Ask HN: Do you think layer.com will shut down? - tensiuyan
My app is built using Parse and Layer. Now Parse is down and I will write the backend from scratch. I am thinking if I should give up Layer too. Of course I don&#x27;t want it to shot down but do you think there will be a chance?
======
tomazstolfa
I'm the co-founder of Layer.

Short answer: No.

Longer answer: Parse was acquired by Facebook and unfortunately did not make
the cut despite being a great asset for developers. One of the reasons is
Facebook's shift in focus, but I'm sure there are others. I love Parse and I'm
a big fan of Ilya and the team.

Layer is independent, backed by strong investors, and focusing on growing
revenue. The product, unlike Parse, is very vertically specialized on
something very hard to do well in house. Layer is providing value that
customers recognize and are willing to pay for. Unlike Parse, Layer powers
messaging in both new and established products with large user bases like
Hinge, Trunk Club (Nordstrom), and many others.

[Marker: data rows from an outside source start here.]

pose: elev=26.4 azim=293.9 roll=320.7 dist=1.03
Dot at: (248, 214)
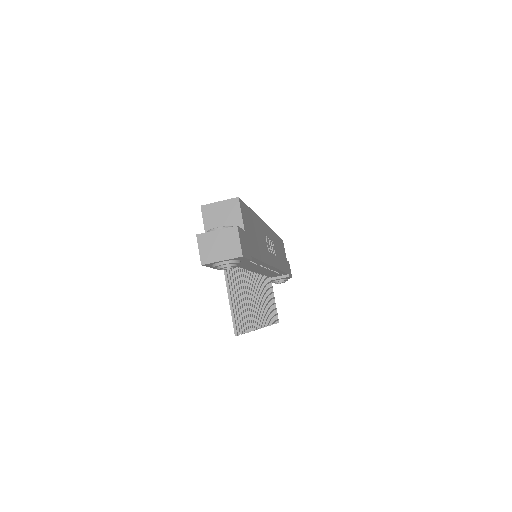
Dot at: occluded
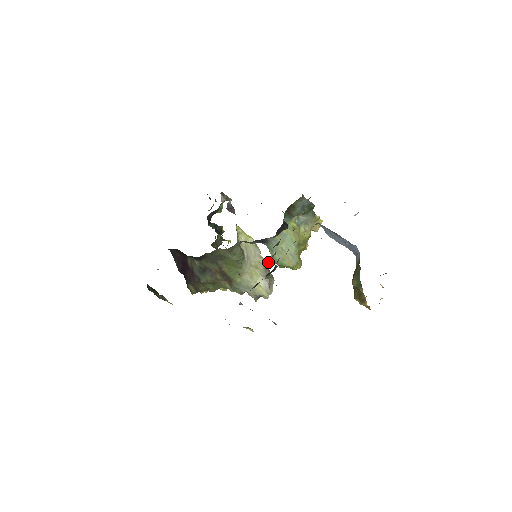
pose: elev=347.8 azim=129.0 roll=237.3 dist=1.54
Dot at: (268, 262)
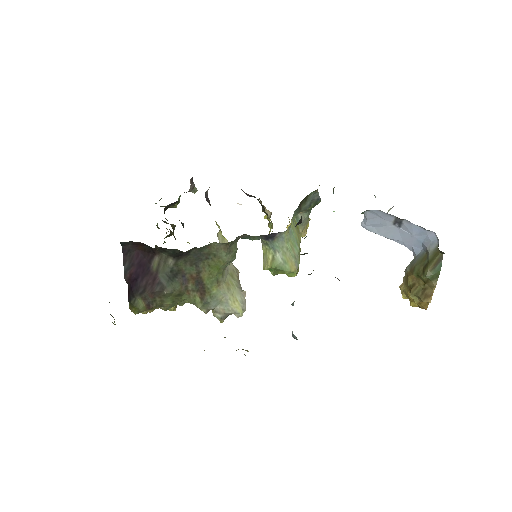
Dot at: (239, 272)
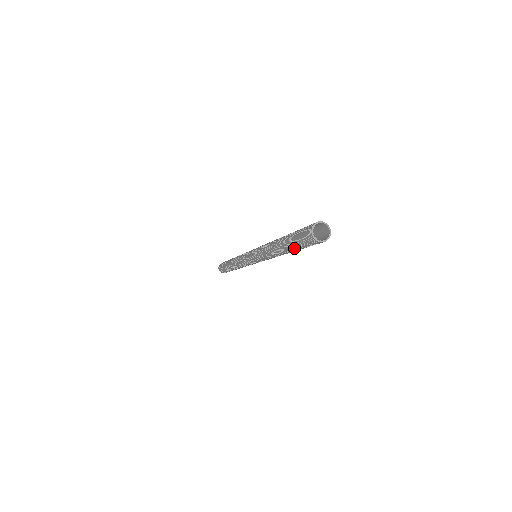
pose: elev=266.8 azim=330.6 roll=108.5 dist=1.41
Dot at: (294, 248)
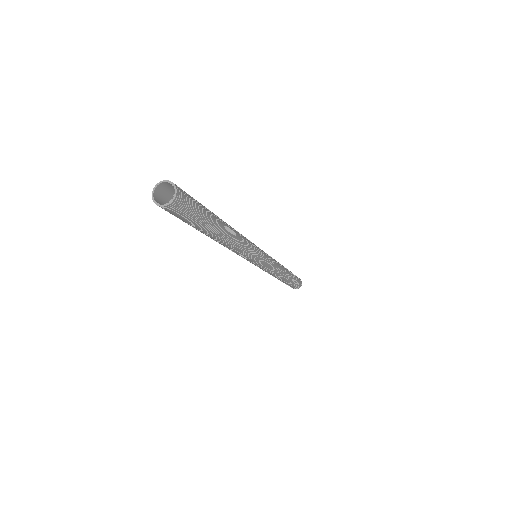
Dot at: (197, 228)
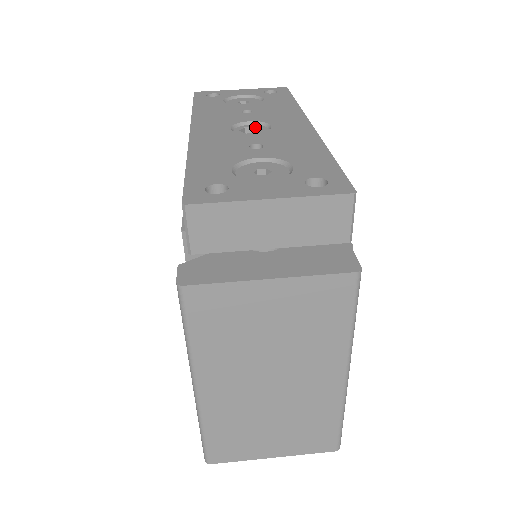
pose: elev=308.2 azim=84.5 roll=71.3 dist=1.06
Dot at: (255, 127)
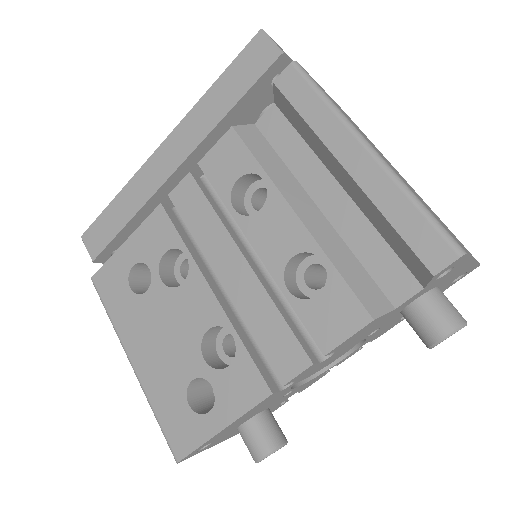
Dot at: occluded
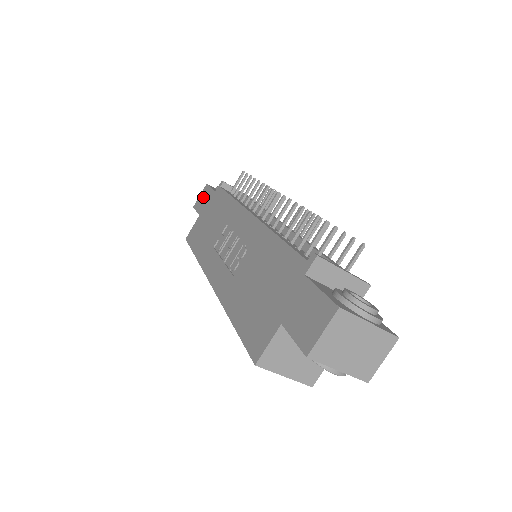
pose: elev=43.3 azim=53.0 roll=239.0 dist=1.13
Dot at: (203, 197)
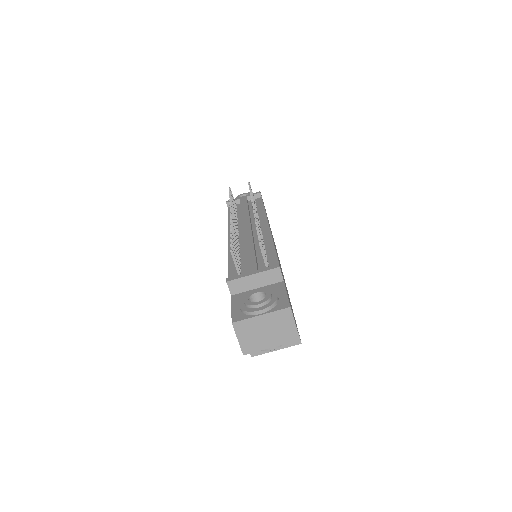
Dot at: occluded
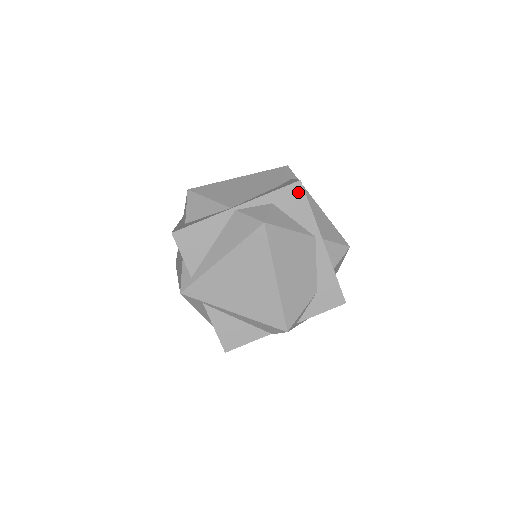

Happy to answer any questions - t@layer.com

------
springboard
As a freelancer I've built apps for clients using parse, firebase, and layer.
I no longer recommend them to my clients unless they want their app to launch
'ASAP'.

------
dutchbrit
You can speculate, best would be to ask them themselves. Always best to stay
away from dependencies, that's the issue with SaaS.

------
shamaingdd
parse leaver here, yeah could happen if apple decided as facebook done to
parse.